#### Trecho da página:

•••

O olhar do comerciante Geraldo Alcebíades, guiado pela memória e pelo testemunho dos fatos, vai do presente ao passado sem deixar de lado, por um segundo sequer, o espanto. Se hoje ele se apavora com as cenas trágicas no Rio Grande do Sul, mostradas na tevê, não se esquece das inúmeras enchentes em Belo Horizonte, vistas de perto, em decorrência também de chuvas torrenciais. “Já vi a Praça da Estação (Praça Rui Barbosa) e a Avenida do Contorno se transformando em mar... e no meio da correnteza vinham bananeiras, troncos de árvores, portas de casa. Tive que sair da loja com a água pela cintura”, conta Geraldo Alcebíades, de 69 anos, que trabalha no Edifício Central, no Centro de BH, desde 1972. Para o comerciante, uma das piores tragédias ocorreu em 1983, triste episódio que deixou 55 mortos na capital.

•••

#### Registros salvos:
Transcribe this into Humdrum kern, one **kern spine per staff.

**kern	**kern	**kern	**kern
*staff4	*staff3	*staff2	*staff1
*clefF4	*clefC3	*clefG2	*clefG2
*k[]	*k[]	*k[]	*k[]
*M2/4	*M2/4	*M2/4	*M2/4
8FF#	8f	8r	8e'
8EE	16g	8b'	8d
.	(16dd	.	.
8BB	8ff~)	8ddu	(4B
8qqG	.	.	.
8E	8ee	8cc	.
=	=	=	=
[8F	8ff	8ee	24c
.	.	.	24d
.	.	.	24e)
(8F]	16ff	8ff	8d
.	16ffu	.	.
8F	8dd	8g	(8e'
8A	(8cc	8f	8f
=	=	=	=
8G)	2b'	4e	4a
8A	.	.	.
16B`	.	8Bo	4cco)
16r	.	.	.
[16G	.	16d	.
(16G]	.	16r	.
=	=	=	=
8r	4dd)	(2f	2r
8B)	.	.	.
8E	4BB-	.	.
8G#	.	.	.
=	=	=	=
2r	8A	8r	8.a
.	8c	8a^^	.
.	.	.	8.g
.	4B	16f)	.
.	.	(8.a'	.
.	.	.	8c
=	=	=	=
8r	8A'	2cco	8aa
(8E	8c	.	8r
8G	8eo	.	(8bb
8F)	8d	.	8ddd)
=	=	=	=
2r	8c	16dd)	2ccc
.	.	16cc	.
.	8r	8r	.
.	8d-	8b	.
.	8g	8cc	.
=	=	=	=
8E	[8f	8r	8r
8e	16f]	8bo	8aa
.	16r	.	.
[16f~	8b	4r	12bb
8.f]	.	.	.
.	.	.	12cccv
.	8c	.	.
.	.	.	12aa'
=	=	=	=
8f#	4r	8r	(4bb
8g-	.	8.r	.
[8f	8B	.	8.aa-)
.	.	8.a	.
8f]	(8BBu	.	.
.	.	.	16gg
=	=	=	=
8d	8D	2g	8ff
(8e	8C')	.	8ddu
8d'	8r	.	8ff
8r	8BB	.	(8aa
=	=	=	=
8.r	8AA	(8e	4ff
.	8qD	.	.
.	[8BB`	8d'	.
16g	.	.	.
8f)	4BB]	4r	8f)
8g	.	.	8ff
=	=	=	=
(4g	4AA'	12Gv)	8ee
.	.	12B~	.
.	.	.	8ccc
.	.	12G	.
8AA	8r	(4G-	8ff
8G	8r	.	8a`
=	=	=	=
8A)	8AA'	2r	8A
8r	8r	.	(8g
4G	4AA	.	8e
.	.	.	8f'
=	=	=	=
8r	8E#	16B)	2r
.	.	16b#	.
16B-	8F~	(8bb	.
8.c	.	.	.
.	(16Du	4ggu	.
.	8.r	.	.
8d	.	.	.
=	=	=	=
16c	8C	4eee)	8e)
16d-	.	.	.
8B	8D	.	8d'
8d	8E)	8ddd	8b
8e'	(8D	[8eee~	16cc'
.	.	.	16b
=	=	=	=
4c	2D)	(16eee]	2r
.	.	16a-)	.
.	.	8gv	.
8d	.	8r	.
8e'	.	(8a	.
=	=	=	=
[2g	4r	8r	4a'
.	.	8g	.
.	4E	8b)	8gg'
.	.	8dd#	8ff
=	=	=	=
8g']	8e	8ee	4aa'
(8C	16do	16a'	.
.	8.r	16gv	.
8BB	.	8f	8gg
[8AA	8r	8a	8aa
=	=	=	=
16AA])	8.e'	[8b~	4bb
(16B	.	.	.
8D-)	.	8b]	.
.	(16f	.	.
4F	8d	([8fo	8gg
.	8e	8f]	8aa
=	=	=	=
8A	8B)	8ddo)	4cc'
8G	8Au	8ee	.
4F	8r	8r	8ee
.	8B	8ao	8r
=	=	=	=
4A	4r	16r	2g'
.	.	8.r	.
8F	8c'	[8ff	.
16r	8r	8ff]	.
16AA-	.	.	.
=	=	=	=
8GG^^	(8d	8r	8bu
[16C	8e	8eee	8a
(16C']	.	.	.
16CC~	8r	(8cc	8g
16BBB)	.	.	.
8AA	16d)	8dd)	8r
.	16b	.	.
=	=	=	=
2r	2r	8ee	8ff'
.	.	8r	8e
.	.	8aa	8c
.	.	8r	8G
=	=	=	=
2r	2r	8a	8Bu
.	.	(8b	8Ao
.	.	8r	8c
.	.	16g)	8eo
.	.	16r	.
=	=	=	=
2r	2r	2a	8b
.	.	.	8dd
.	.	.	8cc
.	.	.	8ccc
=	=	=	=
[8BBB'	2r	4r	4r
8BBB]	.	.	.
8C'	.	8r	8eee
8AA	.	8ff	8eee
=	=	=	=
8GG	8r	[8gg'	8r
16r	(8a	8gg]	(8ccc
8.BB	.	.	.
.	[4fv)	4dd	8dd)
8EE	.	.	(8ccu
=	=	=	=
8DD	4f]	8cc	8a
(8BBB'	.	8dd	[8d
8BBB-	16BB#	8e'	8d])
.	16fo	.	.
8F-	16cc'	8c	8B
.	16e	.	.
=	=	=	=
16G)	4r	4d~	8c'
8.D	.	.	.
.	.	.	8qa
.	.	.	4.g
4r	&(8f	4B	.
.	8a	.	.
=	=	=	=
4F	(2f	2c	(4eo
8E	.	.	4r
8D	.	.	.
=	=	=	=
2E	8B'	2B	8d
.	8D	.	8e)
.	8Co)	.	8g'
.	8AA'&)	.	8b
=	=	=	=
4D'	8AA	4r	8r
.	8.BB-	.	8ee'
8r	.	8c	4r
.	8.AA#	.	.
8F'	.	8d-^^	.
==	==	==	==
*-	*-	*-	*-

•••

#### Tarefa 1:
Reproduza, sem mudar nada, o texto sobre as enchentes em Belo Horizonte, desde "O olhar do comerciante" até "mortos na capital.".
#### Tarefa 2:
No texto sobre as enchentes em Belo Horizonte, desde que ano Geraldo Alcebíades trabalha no Edifício Central?
A listagem não tem nada a ver com isto.

#### Resultado 1:
O olhar do comerciante Geraldo Alcebíades, guiado pela memória e pelo testemunho dos fatos, vai do presente ao passado sem deixar de lado, por um segundo sequer, o espanto. Se hoje ele se apavora com as cenas trágicas no Rio Grande do Sul, mostradas na tevê, não se esquece das inúmeras enchentes em Belo Horizonte, vistas de perto, em decorrência também de chuvas torrenciais. “Já vi a Praça da Estação (Praça Rui Barbosa) e a Avenida do Contorno se transformando em mar... e no meio da correnteza vinham bananeiras, troncos de árvores, portas de casa. Tive que sair da loja com a água pela cintura”, conta Geraldo Alcebíades, de 69 anos, que trabalha no Edifício Central, no Centro de BH, desde 1972. Para o comerciante, uma das piores tragédias ocorreu em 1983, triste episódio que deixou 55 mortos na capital.

#### Resultado 2:
Desde 1972.